Endoscopic Hemoclip Treatment for Gastrointestinal Bleeding

K. F. Binmoeller, F. Thonke, N. Soehendra
  • Department of Endoscopic Surgery, University Hospital Eppendorf, Hamburg, Germany
Further Information

Publication History

Publication Date:
17 March 2008 (online)


We conducted an uncontrolled study to evaluate an improved metallic clip (Olympus hemoclip) for the endoscopic treatment of nonvariceal gastrointestinal bleeding. A total of 88 patients (mean age 63 ± 14, 60 males) with bleeding from a wide range of sources were treated. Seventy-eight patients had active bleeding (spurting in 50, oozing in 28) and 10 patients had a nonbleeding visible vessel. Initial hemostasis was achieved in all patients with active bleeding. A total of 255 clips were placed (average of 2.9 clips per patient, range of 1-10 clips). Spurting arterial bleeders required more clips on average than oozing bleeders (3.2 versus 2.7); active bleeders required more clips than cases with nonbleeding visible vessels (3.0 versus 2.2). Mean follow-up was 397 ± 148 days. Recurrent bleeding was observed in 5 patients, all of whom had active bleeding on initial presentation. Rebleeding was successfully treated with hemoclips in 4 patients and one patient underwent surgery.
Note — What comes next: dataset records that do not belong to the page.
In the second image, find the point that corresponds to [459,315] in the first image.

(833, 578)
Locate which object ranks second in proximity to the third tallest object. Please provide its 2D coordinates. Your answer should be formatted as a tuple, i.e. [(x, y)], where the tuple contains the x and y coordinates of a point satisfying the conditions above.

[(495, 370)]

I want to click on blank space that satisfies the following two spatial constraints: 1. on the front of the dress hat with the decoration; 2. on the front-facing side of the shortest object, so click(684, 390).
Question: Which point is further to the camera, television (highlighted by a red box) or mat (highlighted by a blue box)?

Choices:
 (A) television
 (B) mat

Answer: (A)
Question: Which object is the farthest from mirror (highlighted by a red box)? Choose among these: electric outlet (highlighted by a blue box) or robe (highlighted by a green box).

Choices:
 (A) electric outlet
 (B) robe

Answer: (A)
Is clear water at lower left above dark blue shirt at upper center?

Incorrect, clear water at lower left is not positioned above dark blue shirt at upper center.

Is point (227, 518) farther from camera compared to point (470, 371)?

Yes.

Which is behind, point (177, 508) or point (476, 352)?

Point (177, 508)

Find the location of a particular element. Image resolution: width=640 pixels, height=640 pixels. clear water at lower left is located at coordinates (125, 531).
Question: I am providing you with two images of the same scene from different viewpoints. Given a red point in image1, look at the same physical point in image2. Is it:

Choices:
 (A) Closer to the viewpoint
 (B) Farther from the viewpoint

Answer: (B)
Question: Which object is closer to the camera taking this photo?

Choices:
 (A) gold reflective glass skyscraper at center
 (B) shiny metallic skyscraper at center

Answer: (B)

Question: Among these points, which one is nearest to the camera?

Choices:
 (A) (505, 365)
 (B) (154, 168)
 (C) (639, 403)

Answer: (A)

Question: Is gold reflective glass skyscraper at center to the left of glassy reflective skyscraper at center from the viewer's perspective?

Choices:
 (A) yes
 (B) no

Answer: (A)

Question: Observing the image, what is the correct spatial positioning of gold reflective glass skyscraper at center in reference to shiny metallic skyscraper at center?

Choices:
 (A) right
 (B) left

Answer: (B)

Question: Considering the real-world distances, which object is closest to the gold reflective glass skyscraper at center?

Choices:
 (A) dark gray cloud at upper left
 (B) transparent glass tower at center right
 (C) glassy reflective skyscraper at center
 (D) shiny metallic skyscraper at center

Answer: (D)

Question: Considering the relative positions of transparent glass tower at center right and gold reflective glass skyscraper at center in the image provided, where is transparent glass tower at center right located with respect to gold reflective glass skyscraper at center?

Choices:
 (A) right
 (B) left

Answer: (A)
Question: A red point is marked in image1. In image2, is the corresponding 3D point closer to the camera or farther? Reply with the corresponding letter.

Clips appeared to be retained well; early clip dislodgement resulted in rebleeding in only 1 patient. No complications resulted from this treatment. Clips did not impair healing of peptic ulcers. We conclude that endoscopic hemoclip placement is a highly effective and safe method for treating nonvariceal gastrointestinal bleeding and deserves comparative studies with other methods of endoscopic hemostasis.